Весь день Горелов пребывал в приподнятом настроении. Он бродил по набережной, дышал полной грудью и остро воспринимал каждую мелочь. Каждый падающий листочек был ему близок. Каждый вздох неповторим. Каждая встречная женщина — прекрасна. В каждом маленьком ребенке он узнавал себя. Каждую бродячую псину гладил по голове. Собаки стайкой бежали за ним к Макдональдсу. Горелов купил пару гамбургеров и разделил с ними обед. Телефон молчал, будто умер. Похоже, Горелов был действительно никому не нужен, кроме собак. И только вечером, когда уже выходил из квартиры на встречу со стариком, раздался звонок.
— Алло! Это вас беспокоит Денис Васильковский, — послышался в трубке голос маститого режиссера. — Вы слышите меня?
— Да, — равнодушно ответил Горелов.
— Я прочитал вашу пьесу.
— И что?
— Если говорить по честноку, она действительно не успела утомить меня. И этим понравилась. Я даже смеялся в некоторых местах. Поэтому вполне допускаю, что она может быть интересна для театра. Но сейчас у меня куча работы и не знаю, когда смогу ей заняться. Может, лет через пять. Но мы обязательно вернемся к этому разговору, — заверил Васильковский, — так что поздравляю вас!
— С чем? — сухо переспросил Горелов. — Меня абсолютно не интересует ваше мнение. И мне все равно, поставите вы ее в своем задрищинском театре или нет.
— Ты пьяный? — опешил режиссер.
— Нет. Просто у меня одно-единственное желание — послать вас на хуй, милейший! И передайте эти же слова своему половому партнеру.
Егор бросил трубку. Сердце весело билось, как будто ему было двадцать пять лет. Нет, оно не билось, оно ликовало, будто получило свободу. Вероятно, такое ощущение возникает, когда люди выходят из тюрьмы.
Егор вышел на мрачную улицу. Кто-то разбил единственный фонарь. Двор освещался тусклым желтым светом из окошек. Ветер разносил мусор из помойки. Горелов прошел на детскую площадку и уселся на мокрую лавочку. Прибежала хромая собака и стала тереться о ноги. Егор не стал ее гладить, чтобы не обнадеживать. Он ждал Анатолия Палыча, чтобы уладить недоразумение и передать деньги, но тот задерживался. Егор уже обрадовался, что бомж не придет, как вдруг Анатолий Палыч появился из гущи мрака и присел рядом.
— Добрый вечер, — вежливо поздоровался Егор, — как ваши дела?
— Добрый, добрый, — суетливо ответил старик, — дела у прокурора, у нас делишки.
— Прошу прощения, но у меня изменились планы, — немного замялся Горелов.
— Вы раздумали? Я так и знал, — саркастически усмехнулся старик.
— Что знали?
— Что вы ничего не в состоянии довести до конца.
— Послушайте, вчера благодаря вам я был немного пьян, нес несусветную чушь.

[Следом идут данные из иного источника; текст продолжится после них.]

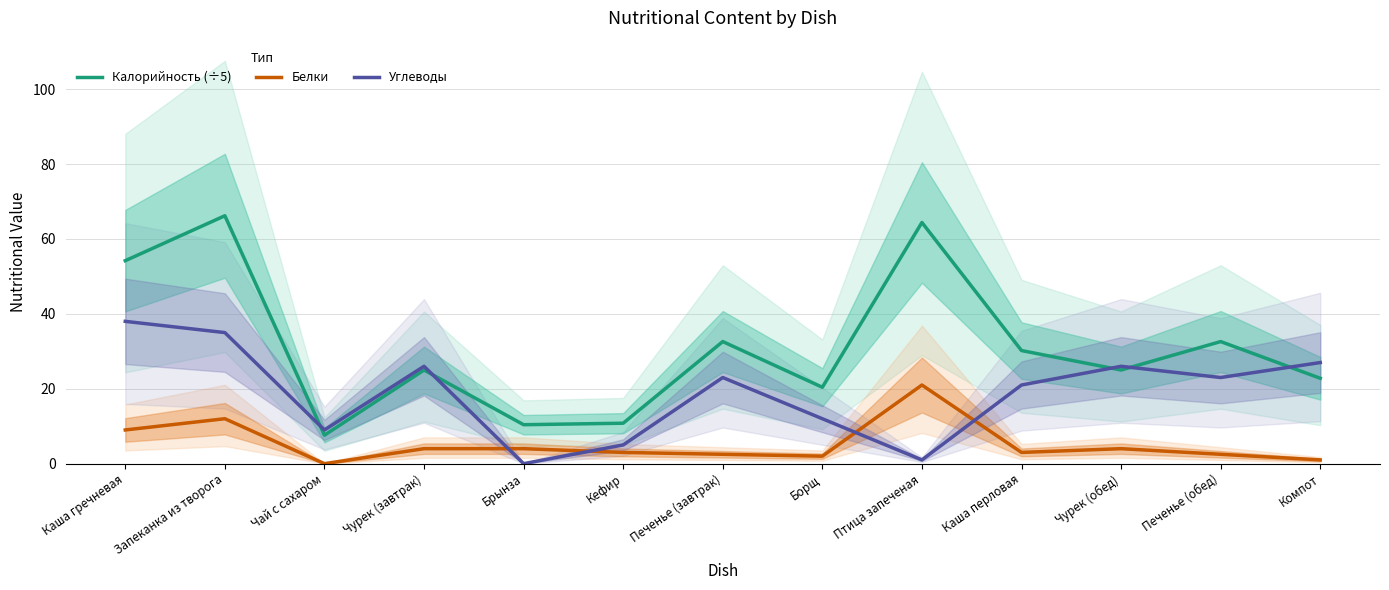

What position from the left is Кефир?

6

Но поскольку была договоренность, принес вам деньги, — сказал Егор, — Я человек слова. Но умирать вовсе не хочу. Надеюсь, что вы меня понимаете.
Горелов протянул Ушкину мятые купюры.
— Здесь десять тысяч. Это все, что у меня есть. Будете пересчитывать?
Анатолий Павлович взял деньги двумя пальцами, пересчитал, сунул в бумажный пакетик и положил за пазуху
— То, что вы умеете держать слово — вам зачтется. Я тоже умею… — что-то не договорил старик.
— Ну конечно, мы же порядочные люди, — произнес с облегчением Егор и приподнялся со скамейки, чтобы поскорей уйти домой и заняться наконец-то написанием новой забавной вещицы.
— А вам известно, что за заказное убийство существует уголовная ответственность? — неожиданно строго произнес Анатолий Палыч.
— Не понял… Вы о чем? — растерялся Егор и снова присел на скамейку.
— Прекрасно знаете, о чем…
— Вы что? Издеваетесь надо мной? Какая ответственность? Я же пошутил, сказал чушь и принес отступные, чтобы вы больше не валяли дурака.
— Это не отменяет существа дела, — жестко заявил Анатолий Павлович, — вы являетесь заказчиком убийства.
— Да вы рехнулись, что ли? — возмутился Горелов и снова попытался встать со скамейки. Но чьи-то цепкие руки сзади грубо повалили его на мокрую землю. Двор осветился красно-голубыми полицейскими маячками, завыла сирена. Послышалась команда: «руки за спину»! Горелов невольно задергался, тогда чей-то кулак больно двинул ему в ухо и по печени. Пришлось повиноваться. Егор почувствовал, как холодно щелкнула пасть наручников. Он тщетно пытался в придавленном положении отыскать в окружившей толпе Ушкина, но тот будто растворился во мраке. Да что же это такое, подумал Горелов, ведь я не совершил ничего, чтобы со мной можно было так скотски поступать! Зачем мне надели наручники? За что меня бьют?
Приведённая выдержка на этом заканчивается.